(Stored entries)

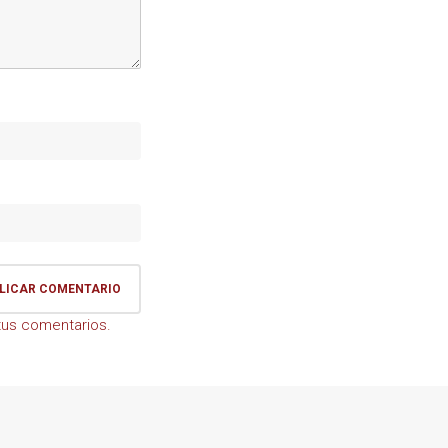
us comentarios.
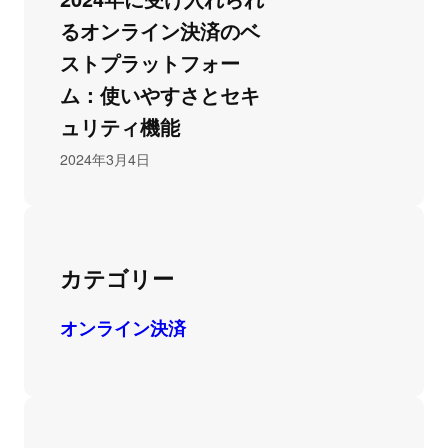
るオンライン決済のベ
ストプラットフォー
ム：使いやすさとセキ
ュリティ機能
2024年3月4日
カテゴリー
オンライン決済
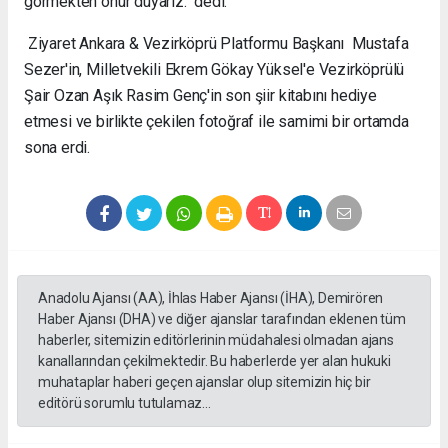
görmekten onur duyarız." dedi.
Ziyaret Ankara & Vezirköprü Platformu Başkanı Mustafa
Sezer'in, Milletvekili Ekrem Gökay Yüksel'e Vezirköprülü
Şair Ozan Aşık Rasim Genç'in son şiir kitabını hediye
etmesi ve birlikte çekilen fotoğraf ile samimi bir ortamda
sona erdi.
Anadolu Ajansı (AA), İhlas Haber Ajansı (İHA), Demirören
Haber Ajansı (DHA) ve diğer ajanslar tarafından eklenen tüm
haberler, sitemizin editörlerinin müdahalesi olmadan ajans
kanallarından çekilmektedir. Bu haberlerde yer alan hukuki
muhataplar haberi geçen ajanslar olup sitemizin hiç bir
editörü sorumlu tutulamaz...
...
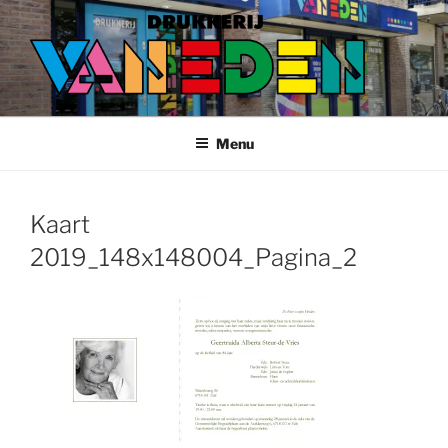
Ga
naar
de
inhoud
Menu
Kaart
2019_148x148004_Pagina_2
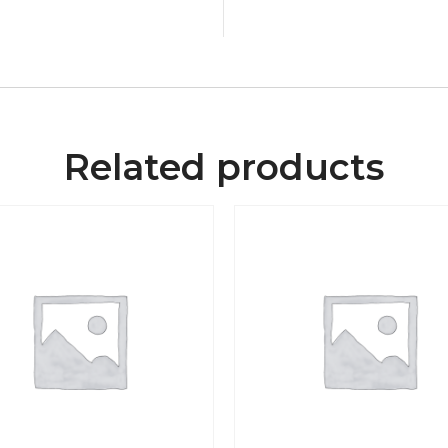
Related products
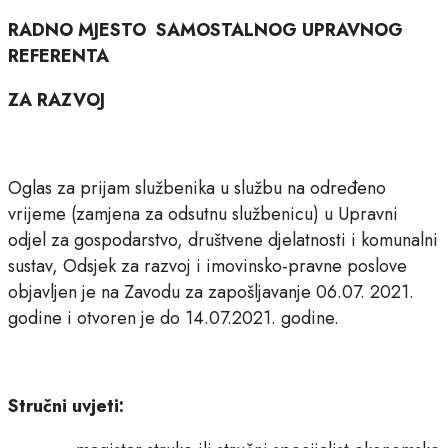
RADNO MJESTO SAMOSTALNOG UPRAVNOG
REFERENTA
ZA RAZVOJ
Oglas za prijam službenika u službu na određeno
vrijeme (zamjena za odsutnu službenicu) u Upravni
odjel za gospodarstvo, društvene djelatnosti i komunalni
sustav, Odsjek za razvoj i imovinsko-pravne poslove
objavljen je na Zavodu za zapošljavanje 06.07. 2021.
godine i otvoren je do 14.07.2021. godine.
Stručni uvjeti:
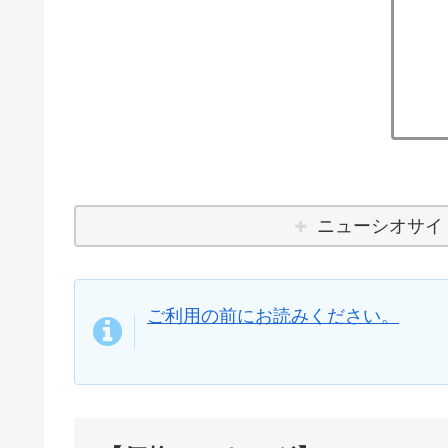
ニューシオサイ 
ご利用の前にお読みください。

INSTRUCTIONS FOR THE TASK :: Pull out all lines of the data with the string "ajanslar".

ANSWER TO THE PROBLEM ::
Haber Ajansı (DHA) ve diğer ajanslar tarafından eklenen tüm
muhataplar haberi geçen ajanslar olup sitemizin hiç bir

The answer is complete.